L’esposizione si intitola Robert Doisneau. Le merveilleux quotidien, è a cura dell’Atelier Robert Doisneau, ed è realizzata dalla Fondazione per la Storia della Fotografia Fratelli Alinari e ViDi, in collaborazione con il Comune di Monza e con la consulenza scientifica di Piero Pozzi.
Si può dunque ammirare nella sede monzese una selezione di ottanta fotografie originali che ripercorrono la carriera del fotografo dal 1929 al 1973, anni durante i quali il nostro ha immortalato soprattutto Parigi, sede di quell’ossimorico “meraviglioso quotidiano” cui allude il titolo della rassegna. Sì, perché l’occhio del Maestro, il suo atteggiamento di osservatore mai asettico e “terzo”, ma benevolmente partecipe della vita delle persone (e delle cose) da lui raffigurate, consente di fare trasparire un che di meraviglioso anche da situazioni in apparenza del tutto normali; ed è proprio l’idea che siano la gente comune, i paesaggi comuni, o addirittura gli oggetti comuni a suscitare meraviglia ciò che rimane al visitatore dopo questa full immersion sulle rive della Senna. Infatti la Rolleiflex di Doisneau (con la quale si autoritrasse nel 1947) ha catturato – con un atteggiamento per così dire “umanistico” – gli animati giardini di Parigi, i passanti frettolosi, gli affollati bistrot e caffè, le banlieu, la torre Eiffel, i piccioni etc… offrendo un vivace affresco di vita quotidiana.

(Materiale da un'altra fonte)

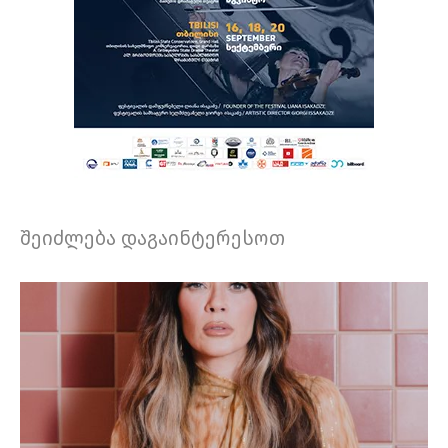
შეიძლება დაგაინტერესოთ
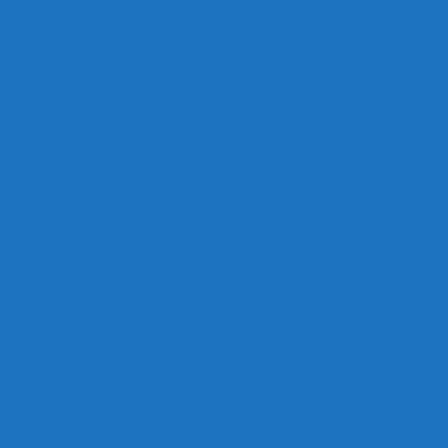
Das Programm vom Nachwuchs
Reserve auswärts gefordert
Danke an den GTÜ
Schwerer Verlust bei den 30ern
Erste siegt im Spitzenspiel
Heimspieltag der Herren
Erste mit Kantersieg – Zwote mit knapper Niederlag
Heimspiele der Herren
LaLem Supermarkt neuer Sponsor der 30er
Alle Spiele der Jugend im Überblick
Erste verliert erneut – Reserve mit starken Punkt
Beide Herrenteams Auswärts gefordert
Damen mit erfolgreichen Testspiel
F-Junioren Jahrgang 2018 gesucht
Damen testen heute gegen Kefenrod
Die Spiele der Jugend im Überblick
Beide Herrenteams mit Niederlagen – Damen ebenfa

Che dire degli impagabili scolari de L’informazione scolastica (1956)? O de La diagonale dei gradini, (1953), dove regolari geometrie e scomposti movimenti umani si compenetrano a vicenda? Sul Bacio davanti all’Hôtel de Ville (1950) già molto si è detto e scritto, e giustamente: si tratta di una foto davvero emozionante…

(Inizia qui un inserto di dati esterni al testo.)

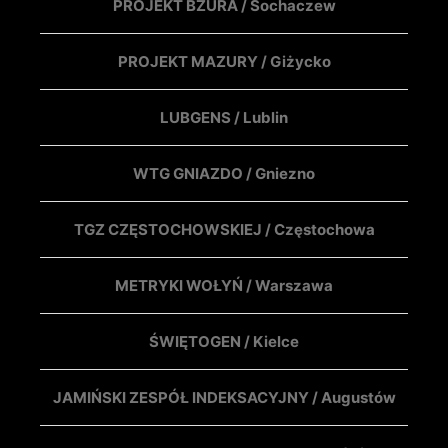
PROJEKT BZURA / Sochaczew
PROJEKT MAZURY / Giżycko
LUBGENS / Lublin
WTG GNIAZDO / Gniezno
TGZ CZĘSTOCHOWSKIEJ / Częstochowa
METRYKI WOŁYŃ / Warszawa
ŚWIĘTOGEN / Kielce
JAMIŃSKI ZESPÓŁ INDEKSACYJNY / Augustów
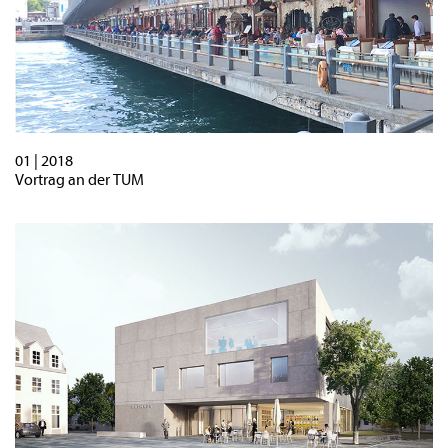
01 | 2018
Vortrag an der TUM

In realtà sono molte altre le foto che emozionano, anche se in questa sede mi limiterò solo a tre riflessioni.
La prima è relativa all’attività del giovanissimo Doisneau quale fotografo aziendale per ben cinque anni della Renault, casa automobilistica che lasciò nel 1939; anzi fu la Renault ad allontanare il giovane, troppo ritardatario e assenteista. Egli aveva però saputo dare un tocco di umanità all’epopea della fabbrica di quei tempi, e alcune di quelle foto “automobilistiche” sono in mostra a Monza; per me, che non le conoscevo affatto, sono state una vera sorpresa.
La seconda riguarda una foto in particolare, e cioè Piazza della Stazione di Ivry (1946), che mi ha ricordato la definizione che Giuseppe Ungaretti diede di questo sobborgo che pare / sempre / in una giornata / di una / decomposta fiera (G. Ungaretti, In memoria): fotografie e poesia, come si somigliano talora!
La terza e ultima è una considerazione relativa a una serie di foto assai celebri, e cioè Lo sguardo obliquo (1948), che rappresentano gli sguardi “obliqui” degli osservatori di una bottega di antiquario, indirizzati verso un sensuale quadretto con un nudo femminile. A Monza ne è esposta forse la più riuscita, quella di un elegante signore di mezza età il cui sguardo sfugge dall’improbabile cappellino della moglie verso il “lato b” della figura dipinta. Non c’è voyeurismo in quello scatto, ma neppure moralistica riprovazione: c’è la inaspettata “meraviglia” dell’impettito borghese parigino, e – nel contempo – quella del suo divertito, ironico e comprensivo fotografo. Fotografo che sembra dirci “Sì, l’ho sorpreso; ma, al posto suo, anch’io avrei reagito così…”; d’altronde se Doisneau non si fosse meravigliato, sempre e comunque, come avrebbe potuto scattare 450.000 foto nella sua vita?